EXERCISE AIM: All entries should be printed precisely as written.
[TASK DATA — start]
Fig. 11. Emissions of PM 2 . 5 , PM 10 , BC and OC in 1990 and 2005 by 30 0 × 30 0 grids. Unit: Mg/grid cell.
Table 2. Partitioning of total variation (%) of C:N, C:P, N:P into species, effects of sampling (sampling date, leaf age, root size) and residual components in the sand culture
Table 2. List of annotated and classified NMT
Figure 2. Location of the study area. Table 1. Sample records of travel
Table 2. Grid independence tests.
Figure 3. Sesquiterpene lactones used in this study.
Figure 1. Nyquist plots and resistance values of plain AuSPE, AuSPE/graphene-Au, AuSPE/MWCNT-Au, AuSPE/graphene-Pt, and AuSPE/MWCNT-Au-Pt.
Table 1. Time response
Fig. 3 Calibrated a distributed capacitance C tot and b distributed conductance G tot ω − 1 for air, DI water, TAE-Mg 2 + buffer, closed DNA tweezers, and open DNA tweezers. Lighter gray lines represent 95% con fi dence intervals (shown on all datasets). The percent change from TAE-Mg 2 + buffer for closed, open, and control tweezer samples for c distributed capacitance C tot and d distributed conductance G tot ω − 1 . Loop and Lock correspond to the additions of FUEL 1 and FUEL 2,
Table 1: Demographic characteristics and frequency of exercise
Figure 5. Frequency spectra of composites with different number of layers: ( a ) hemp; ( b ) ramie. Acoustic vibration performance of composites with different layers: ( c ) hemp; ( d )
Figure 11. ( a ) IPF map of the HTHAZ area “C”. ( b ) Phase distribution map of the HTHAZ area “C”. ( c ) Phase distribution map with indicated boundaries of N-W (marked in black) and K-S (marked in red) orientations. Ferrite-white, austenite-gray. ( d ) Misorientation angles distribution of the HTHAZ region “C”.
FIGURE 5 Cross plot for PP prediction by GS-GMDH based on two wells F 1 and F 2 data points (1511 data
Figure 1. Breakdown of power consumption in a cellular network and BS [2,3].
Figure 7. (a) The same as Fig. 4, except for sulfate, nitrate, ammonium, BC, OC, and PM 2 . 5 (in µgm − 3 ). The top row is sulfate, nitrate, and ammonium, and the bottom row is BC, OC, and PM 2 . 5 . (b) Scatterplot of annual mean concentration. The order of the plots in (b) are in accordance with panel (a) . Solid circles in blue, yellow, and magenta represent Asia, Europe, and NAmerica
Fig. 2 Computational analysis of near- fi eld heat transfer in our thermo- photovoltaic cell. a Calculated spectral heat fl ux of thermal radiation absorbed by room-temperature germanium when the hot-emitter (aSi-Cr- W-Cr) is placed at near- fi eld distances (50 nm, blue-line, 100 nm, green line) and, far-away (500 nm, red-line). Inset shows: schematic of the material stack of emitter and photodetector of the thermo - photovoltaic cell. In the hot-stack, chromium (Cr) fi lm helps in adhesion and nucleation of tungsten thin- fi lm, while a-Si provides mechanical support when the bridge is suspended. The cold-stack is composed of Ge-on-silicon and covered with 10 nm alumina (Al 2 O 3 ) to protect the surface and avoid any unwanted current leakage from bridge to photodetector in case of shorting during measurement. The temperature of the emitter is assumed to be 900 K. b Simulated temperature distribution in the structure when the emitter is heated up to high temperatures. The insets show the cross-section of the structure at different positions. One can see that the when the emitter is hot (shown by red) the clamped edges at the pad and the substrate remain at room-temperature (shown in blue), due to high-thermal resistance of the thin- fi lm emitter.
[TASK DATA — finish]
RESPONSE TO THE TASK:
Fig. 11. Emissions of PM 2 . 5 , PM 10 , BC and OC in 1990 and 2005 by 30 0 × 30 0 grids. Unit: Mg/grid cell.
Table 2. Partitioning of total variation (%) of C:N, C:P, N:P into species, effects of sampling (sampling date, leaf age, root size) and residual components in the sand culture
Table 2. List of annotated and classified NMT
Figure 2. Location of the study area. Table 1. Sample records of travel
Table 2. Grid independence tests.
Figure 3. Sesquiterpene lactones used in this study.
Figure 1. Nyquist plots and resistance values of plain AuSPE, AuSPE/graphene-Au, AuSPE/MWCNT-Au, AuSPE/graphene-Pt, and AuSPE/MWCNT-Au-Pt.
Table 1. Time response
Fig. 3 Calibrated a distributed capacitance C tot and b distributed conductance G tot ω − 1 for air, DI water, TAE-Mg 2 + buffer, closed DNA tweezers, and open DNA tweezers. Lighter gray lines represent 95% con fi dence intervals (shown on all datasets). The percent change from TAE-Mg 2 + buffer for closed, open, and control tweezer samples for c distributed capacitance C tot and d distributed conductance G tot ω − 1 . Loop and Lock correspond to the additions of FUEL 1 and FUEL 2,
Table 1: Demographic characteristics and frequency of exercise
Figure 5. Frequency spectra of composites with different number of layers: ( a ) hemp; ( b ) ramie. Acoustic vibration performance of composites with different layers: ( c ) hemp; ( d )
Figure 11. ( a ) IPF map of the HTHAZ area “C”. ( b ) Phase distribution map of the HTHAZ area “C”. ( c ) Phase distribution map with indicated boundaries of N-W (marked in black) and K-S (marked in red) orientations. Ferrite-white, austenite-gray. ( d ) Misorientation angles distribution of the HTHAZ region “C”.
FIGURE 5 Cross plot for PP prediction by GS-GMDH based on two wells F 1 and F 2 data points (1511 data
Figure 1. Breakdown of power consumption in a cellular network and BS [2,3].
Figure 7. (a) The same as Fig. 4, except for sulfate, nitrate, ammonium, BC, OC, and PM 2 . 5 (in µgm − 3 ). The top row is sulfate, nitrate, and ammonium, and the bottom row is BC, OC, and PM 2 . 5 . (b) Scatterplot of annual mean concentration. The order of the plots in (b) are in accordance with panel (a) . Solid circles in blue, yellow, and magenta represent Asia, Europe, and NAmerica
Fig. 2 Computational analysis of near- fi eld heat transfer in our thermo- photovoltaic cell. a Calculated spectral heat fl ux of thermal radiation absorbed by room-temperature germanium when the hot-emitter (aSi-Cr- W-Cr) is placed at near- fi eld distances (50 nm, blue-line, 100 nm, green line) and, far-away (500 nm, red-line). Inset shows: schematic of the material stack of emitter and photodetector of the thermo - photovoltaic cell. In the hot-stack, chromium (Cr) fi lm helps in adhesion and nucleation of tungsten thin- fi lm, while a-Si provides mechanical support when the bridge is suspended. The cold-stack is composed of Ge-on-silicon and covered with 10 nm alumina (Al 2 O 3 ) to protect the surface and avoid any unwanted current leakage from bridge to photodetector in case of shorting during measurement. The temperature of the emitter is assumed to be 900 K. b Simulated temperature distribution in the structure when the emitter is heated up to high temperatures. The insets show the cross-section of the structure at different positions. One can see that the when the emitter is hot (shown by red) the clamped edges at the pad and the substrate remain at room-temperature (shown in blue), due to high-thermal resistance of the thin- fi lm emitter.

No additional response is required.